“Precisamos esperar o fim das negociações com outros países e ver o rumo dos acordos. Vamos ver como a cadeia de negociações comerciais com outros países vai se sair e, se no final disso tivermos novos acordos e a produtividade continuar alta, podemos ter uma recuperação da indústria”, afirmou Goolsbee, durante entrevista à CNBC.
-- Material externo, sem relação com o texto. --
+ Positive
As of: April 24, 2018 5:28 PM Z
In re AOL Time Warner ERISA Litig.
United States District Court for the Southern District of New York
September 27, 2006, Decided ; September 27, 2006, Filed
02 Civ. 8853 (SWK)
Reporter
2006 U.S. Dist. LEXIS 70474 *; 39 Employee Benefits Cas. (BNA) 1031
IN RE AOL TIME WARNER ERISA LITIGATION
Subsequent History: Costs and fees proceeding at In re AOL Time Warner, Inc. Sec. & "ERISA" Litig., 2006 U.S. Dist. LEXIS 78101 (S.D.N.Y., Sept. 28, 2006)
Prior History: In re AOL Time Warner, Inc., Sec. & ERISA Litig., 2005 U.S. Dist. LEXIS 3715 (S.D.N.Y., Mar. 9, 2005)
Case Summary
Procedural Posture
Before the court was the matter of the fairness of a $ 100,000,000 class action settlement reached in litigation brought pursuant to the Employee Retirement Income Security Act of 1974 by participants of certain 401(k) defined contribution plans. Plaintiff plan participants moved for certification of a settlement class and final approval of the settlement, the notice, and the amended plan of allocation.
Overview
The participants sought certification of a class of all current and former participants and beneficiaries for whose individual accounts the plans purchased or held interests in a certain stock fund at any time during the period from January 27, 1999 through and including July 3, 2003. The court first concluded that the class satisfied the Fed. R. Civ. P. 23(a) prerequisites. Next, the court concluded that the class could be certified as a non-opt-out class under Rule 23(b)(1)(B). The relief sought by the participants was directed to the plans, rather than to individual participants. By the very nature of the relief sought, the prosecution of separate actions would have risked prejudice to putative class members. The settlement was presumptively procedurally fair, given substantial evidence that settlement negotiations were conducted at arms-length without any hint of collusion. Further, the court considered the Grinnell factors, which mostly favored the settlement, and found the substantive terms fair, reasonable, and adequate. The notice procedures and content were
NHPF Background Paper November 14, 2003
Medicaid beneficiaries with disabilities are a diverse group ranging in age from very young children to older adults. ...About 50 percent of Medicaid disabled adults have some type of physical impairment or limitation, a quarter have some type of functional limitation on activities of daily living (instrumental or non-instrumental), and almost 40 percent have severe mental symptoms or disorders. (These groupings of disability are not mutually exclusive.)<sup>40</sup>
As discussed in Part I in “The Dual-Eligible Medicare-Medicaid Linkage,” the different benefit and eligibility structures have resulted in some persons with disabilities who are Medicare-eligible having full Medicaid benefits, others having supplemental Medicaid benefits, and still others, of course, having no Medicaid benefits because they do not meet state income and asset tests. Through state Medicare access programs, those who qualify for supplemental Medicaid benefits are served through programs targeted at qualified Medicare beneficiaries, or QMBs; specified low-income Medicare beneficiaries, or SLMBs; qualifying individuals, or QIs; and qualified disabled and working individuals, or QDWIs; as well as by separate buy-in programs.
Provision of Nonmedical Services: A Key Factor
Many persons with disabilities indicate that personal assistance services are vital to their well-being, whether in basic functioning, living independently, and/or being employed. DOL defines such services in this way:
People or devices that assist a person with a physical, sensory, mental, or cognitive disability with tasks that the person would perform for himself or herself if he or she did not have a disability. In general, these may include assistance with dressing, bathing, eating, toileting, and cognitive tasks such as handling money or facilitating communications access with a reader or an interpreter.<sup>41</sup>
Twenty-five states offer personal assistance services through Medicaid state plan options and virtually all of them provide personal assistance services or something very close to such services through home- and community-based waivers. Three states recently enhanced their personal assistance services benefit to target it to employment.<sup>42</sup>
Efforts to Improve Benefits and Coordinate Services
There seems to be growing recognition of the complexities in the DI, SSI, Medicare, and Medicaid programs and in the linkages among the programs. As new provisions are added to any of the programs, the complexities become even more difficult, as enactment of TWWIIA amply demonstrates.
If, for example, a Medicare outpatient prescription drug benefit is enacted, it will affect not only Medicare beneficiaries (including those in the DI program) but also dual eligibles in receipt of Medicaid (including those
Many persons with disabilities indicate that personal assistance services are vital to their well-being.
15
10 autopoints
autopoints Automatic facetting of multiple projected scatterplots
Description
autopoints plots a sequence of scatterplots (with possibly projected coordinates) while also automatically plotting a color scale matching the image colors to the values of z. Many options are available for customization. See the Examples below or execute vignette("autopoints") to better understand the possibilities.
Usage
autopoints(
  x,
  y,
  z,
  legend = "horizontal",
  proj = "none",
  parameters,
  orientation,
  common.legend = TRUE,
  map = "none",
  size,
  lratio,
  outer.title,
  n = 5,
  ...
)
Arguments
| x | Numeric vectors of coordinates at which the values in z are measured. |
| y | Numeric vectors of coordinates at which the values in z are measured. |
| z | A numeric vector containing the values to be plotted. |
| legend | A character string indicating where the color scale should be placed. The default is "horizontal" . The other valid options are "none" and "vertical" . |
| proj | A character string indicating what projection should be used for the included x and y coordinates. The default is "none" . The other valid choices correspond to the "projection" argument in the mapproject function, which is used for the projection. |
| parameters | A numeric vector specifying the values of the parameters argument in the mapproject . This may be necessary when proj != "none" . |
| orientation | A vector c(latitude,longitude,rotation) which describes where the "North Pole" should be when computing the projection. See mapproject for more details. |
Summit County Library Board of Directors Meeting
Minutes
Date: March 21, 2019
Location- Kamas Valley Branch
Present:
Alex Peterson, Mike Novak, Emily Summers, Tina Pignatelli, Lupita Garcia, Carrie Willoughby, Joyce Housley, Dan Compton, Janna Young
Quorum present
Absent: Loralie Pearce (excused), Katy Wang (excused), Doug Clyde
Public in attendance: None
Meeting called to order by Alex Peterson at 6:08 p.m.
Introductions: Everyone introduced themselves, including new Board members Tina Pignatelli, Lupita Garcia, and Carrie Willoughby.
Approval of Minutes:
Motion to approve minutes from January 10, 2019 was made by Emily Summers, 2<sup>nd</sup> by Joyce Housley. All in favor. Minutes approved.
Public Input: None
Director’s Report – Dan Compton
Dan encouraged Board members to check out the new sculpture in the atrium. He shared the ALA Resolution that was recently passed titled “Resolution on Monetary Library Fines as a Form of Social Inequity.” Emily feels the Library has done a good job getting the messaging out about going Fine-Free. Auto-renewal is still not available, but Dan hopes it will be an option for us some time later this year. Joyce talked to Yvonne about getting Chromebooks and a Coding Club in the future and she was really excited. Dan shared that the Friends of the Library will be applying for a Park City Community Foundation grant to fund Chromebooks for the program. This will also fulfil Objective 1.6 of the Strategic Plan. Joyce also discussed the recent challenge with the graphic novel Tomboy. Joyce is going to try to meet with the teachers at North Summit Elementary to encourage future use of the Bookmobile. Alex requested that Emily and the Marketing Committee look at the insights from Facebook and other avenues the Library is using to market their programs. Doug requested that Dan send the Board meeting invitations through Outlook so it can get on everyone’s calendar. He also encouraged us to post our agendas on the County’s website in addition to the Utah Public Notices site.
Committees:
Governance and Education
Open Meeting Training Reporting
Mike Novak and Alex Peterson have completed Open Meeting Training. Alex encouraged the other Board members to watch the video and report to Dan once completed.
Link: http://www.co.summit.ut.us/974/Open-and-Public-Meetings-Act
Ele acrescentou que a economia norte-americana é majoritariamente impulsionada por fatores domésticos, não externos, mas que o efeito das tarifas serão monitorados. “O impacto na economia dos Estados Unidos pode ser modesto.”
Segundo o presidente do Fed de Chicago, há um temor da população americana de que o país volte ao cenário de 2021 e 2022, quando a inflação estava “fora de controle”. “Mas o número das expectativas de inflação está ancorado. Tem muita coisa positiva nas novas políticas para conseguir resiliência nas cadeias de oferta. Quanto mais resiliência tiver, menos a inflação impactará os preços”, disse.
Goolsbee destacou que todos os dados devem ser avaliados antes de o Fed definir a trajetória dos juros norte-americanos e que a instituição precisa ter a “mão estável” para que nenhum dos mandatos do Fed dê errado.
“Tarifas são apenas um choque econômico, mas condições mudam o tempo todo”, comentou o dirigente, acrescentando que acredita em juros mais baixos daqui a 12 ou 18 meses. “Se pudermos voltar a um quadro mais estável da economia, as taxas de juros também vão cair.”
Independência
O presidente do Federal Reserve de Chicago afirmou ainda que a independência da instituição é essencial para controlar o desemprego e a inflação dos Estados Unidos. Os comentários vêm em meio aos ataques de Donald Trump, contra a independência do Fed, o que tem contribuído para um aumento da aversão ao risco nos mercados.
“Quando não há [independência do Fed] temos desemprego e inflação elevados, crescimento ‘quebrado’. Nossos mandatos e condições são estabilidade de preços e emprego pleno”, afirmou Goolsbee.
Ele disse que não falaria especificamente sobre as declarações de Trump a respeito da instituição ou do presidente do Fed, Jerome Powell.
Nos últimos dias, o presidente norte-americano também tem mencionado descontentamento com o comandante da autoridade monetária por não cortar as taxas de juros e sinalizado o poder de demiti-lo.